The final step when setting up labs replication for a wiki is to run maintain-replicas.pl, which creates redacted views of the replicated data.
This script is currently unmaintained, and it has several issues:
- It is written in Perl. Perl is a fine language, but it's not one we tend to use, so proficiency and tooling are scarce.
- It is poorly-factored, which makes it hard to follow. The bulk of the work is done in file scope; explanatory comments are few and far in between; and the source language alternates between Perl and large blocks of SQL.
- There is no separation of code and configuration. The list of tables to be mirrored and columns to expose or redact are all hard-coded. This hurts readability, and it is liable to break on future schema changes. Such breakage could result in leakage of private user data.
- It makes faulty assumptions about the execution environment that are not always documented or correct. For example, the script attempts to load the credentials for the database from ~/.my.cnf, which it parses incorrectly.

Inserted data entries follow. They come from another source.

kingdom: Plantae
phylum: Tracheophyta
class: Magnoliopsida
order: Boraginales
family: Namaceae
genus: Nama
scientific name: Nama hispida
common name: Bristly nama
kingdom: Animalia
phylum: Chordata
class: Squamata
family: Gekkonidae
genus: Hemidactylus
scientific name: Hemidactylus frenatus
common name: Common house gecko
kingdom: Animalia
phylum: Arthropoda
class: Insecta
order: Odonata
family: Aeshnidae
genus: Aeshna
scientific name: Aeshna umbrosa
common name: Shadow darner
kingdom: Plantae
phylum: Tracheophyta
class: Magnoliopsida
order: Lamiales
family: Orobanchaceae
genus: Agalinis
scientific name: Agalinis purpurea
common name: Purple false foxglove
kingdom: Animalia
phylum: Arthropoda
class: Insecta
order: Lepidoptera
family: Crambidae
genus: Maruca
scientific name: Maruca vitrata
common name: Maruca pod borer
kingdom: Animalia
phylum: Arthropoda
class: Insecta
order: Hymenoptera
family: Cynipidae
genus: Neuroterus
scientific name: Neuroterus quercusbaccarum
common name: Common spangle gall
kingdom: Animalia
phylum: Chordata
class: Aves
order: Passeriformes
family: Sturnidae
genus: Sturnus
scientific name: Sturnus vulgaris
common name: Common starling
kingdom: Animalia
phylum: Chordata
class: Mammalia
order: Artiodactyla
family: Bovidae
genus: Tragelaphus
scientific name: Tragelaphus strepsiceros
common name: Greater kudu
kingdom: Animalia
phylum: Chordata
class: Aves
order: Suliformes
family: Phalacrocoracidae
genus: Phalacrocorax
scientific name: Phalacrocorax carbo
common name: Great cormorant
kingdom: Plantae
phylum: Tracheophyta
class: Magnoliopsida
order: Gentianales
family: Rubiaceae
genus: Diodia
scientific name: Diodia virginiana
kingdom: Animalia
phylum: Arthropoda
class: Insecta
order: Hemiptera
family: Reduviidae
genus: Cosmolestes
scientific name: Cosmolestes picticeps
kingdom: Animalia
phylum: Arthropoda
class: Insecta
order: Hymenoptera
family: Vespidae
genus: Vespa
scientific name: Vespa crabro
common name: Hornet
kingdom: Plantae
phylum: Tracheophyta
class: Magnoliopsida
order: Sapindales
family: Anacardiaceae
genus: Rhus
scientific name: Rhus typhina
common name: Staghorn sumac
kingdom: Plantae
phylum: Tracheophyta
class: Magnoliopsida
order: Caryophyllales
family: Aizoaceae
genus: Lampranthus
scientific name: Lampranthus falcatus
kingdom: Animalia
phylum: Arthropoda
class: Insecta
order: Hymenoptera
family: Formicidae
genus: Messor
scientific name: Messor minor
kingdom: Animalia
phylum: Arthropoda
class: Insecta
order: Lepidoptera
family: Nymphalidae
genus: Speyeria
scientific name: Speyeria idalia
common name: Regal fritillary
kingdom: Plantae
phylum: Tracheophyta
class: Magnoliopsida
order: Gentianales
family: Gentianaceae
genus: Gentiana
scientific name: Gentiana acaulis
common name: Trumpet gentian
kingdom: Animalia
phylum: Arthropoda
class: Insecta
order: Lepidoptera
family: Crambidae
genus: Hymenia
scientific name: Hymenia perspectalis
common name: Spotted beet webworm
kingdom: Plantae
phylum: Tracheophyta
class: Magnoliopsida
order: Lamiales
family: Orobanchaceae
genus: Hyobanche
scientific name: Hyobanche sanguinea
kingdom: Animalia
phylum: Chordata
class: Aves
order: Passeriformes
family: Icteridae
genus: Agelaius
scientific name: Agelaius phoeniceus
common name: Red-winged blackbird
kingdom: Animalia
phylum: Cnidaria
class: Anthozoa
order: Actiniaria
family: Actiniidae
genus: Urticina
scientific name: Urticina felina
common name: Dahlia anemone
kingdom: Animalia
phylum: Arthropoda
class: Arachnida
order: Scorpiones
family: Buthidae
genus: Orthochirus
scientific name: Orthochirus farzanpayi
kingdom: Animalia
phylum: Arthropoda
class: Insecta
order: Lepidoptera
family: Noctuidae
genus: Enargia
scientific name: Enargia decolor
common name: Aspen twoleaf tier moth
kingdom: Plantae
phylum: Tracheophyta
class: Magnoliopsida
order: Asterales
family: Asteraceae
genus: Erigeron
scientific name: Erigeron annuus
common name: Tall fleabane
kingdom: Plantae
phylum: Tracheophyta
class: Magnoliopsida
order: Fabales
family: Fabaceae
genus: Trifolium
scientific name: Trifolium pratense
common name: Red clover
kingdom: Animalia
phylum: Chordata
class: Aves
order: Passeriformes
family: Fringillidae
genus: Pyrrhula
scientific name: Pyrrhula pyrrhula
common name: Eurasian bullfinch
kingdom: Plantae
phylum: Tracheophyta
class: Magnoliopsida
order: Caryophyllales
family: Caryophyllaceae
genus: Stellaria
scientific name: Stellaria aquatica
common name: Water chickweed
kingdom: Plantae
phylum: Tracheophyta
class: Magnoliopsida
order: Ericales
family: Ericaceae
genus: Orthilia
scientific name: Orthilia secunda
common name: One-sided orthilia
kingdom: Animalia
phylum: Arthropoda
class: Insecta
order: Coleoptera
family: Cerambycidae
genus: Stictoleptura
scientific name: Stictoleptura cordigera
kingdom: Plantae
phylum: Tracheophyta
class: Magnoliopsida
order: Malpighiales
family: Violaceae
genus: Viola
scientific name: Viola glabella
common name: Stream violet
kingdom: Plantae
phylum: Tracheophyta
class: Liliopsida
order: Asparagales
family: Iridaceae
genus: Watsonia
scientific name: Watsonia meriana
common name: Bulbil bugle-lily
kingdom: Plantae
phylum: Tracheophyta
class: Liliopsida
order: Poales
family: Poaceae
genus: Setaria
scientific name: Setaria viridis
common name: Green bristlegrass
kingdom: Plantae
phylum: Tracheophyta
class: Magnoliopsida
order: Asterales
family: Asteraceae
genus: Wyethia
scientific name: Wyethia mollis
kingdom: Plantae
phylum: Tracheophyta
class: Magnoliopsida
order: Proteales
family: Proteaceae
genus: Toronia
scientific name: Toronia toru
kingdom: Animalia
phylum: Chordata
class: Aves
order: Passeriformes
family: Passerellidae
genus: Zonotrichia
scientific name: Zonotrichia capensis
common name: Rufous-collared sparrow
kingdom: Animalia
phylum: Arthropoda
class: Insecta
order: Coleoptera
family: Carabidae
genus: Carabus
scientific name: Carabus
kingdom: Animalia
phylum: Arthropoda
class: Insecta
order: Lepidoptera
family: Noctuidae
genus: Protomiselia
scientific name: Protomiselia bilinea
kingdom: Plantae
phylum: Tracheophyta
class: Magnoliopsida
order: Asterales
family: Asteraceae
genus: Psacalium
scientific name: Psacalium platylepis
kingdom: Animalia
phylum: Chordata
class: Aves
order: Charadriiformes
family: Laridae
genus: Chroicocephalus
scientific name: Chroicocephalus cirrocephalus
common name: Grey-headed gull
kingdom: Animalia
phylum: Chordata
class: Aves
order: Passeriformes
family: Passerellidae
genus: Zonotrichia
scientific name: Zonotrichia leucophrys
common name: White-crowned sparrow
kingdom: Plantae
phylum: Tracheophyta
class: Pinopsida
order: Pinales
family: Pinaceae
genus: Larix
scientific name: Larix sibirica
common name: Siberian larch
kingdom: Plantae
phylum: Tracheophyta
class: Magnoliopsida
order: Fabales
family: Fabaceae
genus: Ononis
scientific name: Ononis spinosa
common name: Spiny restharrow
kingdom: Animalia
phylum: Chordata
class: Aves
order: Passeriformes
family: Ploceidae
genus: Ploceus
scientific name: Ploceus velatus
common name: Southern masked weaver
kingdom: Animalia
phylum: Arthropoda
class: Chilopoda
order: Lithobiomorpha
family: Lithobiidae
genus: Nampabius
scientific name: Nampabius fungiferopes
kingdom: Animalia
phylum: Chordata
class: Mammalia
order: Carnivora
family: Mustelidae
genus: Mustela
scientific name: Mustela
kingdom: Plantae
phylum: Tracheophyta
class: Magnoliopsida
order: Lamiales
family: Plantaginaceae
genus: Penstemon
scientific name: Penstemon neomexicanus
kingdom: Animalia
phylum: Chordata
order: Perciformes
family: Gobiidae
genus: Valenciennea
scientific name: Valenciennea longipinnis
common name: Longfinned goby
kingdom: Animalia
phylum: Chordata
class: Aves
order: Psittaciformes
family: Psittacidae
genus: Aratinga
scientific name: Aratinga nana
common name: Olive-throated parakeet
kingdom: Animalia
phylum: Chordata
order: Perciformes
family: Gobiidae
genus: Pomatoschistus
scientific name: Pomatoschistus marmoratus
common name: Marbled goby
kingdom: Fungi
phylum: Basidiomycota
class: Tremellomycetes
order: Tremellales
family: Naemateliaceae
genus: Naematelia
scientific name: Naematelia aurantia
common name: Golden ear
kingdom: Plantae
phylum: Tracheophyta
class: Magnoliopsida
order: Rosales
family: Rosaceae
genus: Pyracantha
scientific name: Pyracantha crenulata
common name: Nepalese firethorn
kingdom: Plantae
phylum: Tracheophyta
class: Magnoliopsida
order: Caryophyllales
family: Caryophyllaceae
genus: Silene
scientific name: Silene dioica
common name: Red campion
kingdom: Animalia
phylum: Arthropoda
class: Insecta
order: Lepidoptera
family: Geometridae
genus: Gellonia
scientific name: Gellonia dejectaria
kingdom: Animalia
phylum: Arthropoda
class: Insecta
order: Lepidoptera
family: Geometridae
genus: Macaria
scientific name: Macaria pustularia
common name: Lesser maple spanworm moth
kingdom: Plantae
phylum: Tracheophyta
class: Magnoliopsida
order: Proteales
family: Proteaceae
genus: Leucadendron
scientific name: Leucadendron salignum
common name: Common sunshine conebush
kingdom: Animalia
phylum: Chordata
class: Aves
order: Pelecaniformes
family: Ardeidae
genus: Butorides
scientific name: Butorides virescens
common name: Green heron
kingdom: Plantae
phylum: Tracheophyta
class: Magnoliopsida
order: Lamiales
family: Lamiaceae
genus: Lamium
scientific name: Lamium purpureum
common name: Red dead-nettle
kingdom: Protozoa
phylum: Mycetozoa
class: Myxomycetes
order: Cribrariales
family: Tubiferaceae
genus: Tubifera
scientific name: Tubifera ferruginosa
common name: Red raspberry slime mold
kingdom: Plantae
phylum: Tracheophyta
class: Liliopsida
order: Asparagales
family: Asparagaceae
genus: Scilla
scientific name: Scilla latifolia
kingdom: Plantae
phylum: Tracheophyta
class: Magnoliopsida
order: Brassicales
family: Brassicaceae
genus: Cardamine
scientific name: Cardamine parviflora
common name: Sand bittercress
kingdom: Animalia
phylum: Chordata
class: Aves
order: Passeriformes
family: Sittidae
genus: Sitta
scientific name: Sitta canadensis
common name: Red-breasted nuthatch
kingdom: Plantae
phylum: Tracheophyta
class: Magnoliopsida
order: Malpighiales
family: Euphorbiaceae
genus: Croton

- All the work is done in a single-shot. The script does not pause or ask for confirmation before performing destructive operations. Because the work is not factored into discrete subroutines, there is no way to resume the work if the script is interrupted.
- It blows up and rebuilds all wikis on every run. There is no way to run it for just one wiki. There is no "dry run" mode.
It should be rewritten, such that:
- run-time configuration can be specified on the command-line, via the environment, or some other mean that does not involve making modifications to the script.
- table and column definition and visibility settings are defined in separate configuration files
- the script asks for confirmation before performing destructive operations.
- users can preview operations with a "dry run" flag
- users can limit the scope of operations to a subset of dbs.
- the script is verbose about what it is doing
Ideally, the script will clean up after itself in case of failure, or at least provide some useful hints about what needs to be done.